Friday, January 9, 2009

Memories, Books--and Hopes for 2009


Another year has flown by, taking another year of our lives with it and leaving us with more memories- some precious, some sad, some sweet and some bitter-sweet. Although we age over time, there are aspects of us that defy time. A dear friend, who died a few years ago at the age of 101, often said that as she aged, she grew more and more thankful for her memories. One could see the glow of a 17 year old girl as she described dancing with Arthur Murray, king of the ballroom in the early years of the past century, as if it had happened the night before. I could feel her love for her first husband when she spoke of him and her grief over his death which had happened 20 years before I knew her. We are creatures of accumulated memories, and we are survivors, filled with hope that the future will hold positive changes.
Barack Obama, the soon to be President of the United States has recorded an audio-book, The Audacity of Hope, and today, he probably hopes harder than most of us that the future will hold positive changes. He dares to hope that what bonds us together is stronger than what drives us apart. Love bonds us together. Fear, that feeds violence, drives us apart. In other words, if we focus on developing our compassion for all other human beings, we could overcome our fear of differences, work together to conserve resources and make the necessary sacrifices for our species to survive far into the future.
This week, on New Year’s Day, my husband, Tim, and I climbed a 6,200 ft. mountain on the NC/TN border. There was a biting wind, which felt as if it were trying to remove the skin from our faces, but there were moments in the sun when the wind calmed and the beauty of the surroundings made it all worthwhile. I was struck by how similar this past year resembled the climb. Then quickly had the thought that perhaps every year—or even every day—resembles the climb at some level. Regardless of all the horrendous things we endure, we have no positive option except to put one foot in front of the other—with the hope that there will be moments in the sun. What composes our moments in the sun varies and can change over the span of our lives, and yet, it is hope itself that keeps us going through adversary. We can survive pain—both physical and emotional. We survive losses that rip our hearts to shreds, but as Mark Twain said upon the death of his daughter: It is amazing how much pain the human heart can endure and continue to beat.

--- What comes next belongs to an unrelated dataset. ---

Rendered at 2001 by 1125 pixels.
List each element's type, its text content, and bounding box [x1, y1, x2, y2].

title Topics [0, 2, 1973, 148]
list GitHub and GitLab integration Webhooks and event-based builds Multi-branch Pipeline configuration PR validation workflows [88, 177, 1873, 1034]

We hope for pain to end, but it hangs tenaciously close by--until death. Therefore, we hope to learn whatever we can from the pain, for it is a master teacher. We hope for our loved ones to survive with as little pain as possible. And yet, pain seems to be an aspect of love and life that is inescapable. Above all, we must not allow hope to end. We hope to know deep and abiding love, to feel passion and the kind of joy that comes when we are able to bring joy to another. This deep gratification of sharing joy is what allows sex to be called “making love.” We hope for the kind of immortality that comes when we are remembered by those who loved us during our time on the planet. These thoughts have dominated my mind over the past few weeks as I’ve been re-reading Immortality by Milan Kundera, a Franco-Czech novelist. His novel deeply explores our desire to be immortalized—when we each want to shout to those we will leave behind at our deaths, “forget-me-not,” our final hope.
Perhaps this is why writers write--and why we love. My hope for each of you, and for myself, during this year, is that we can discover the love and compassion that binds us together is the only force that can ultimately perpetuate our survival.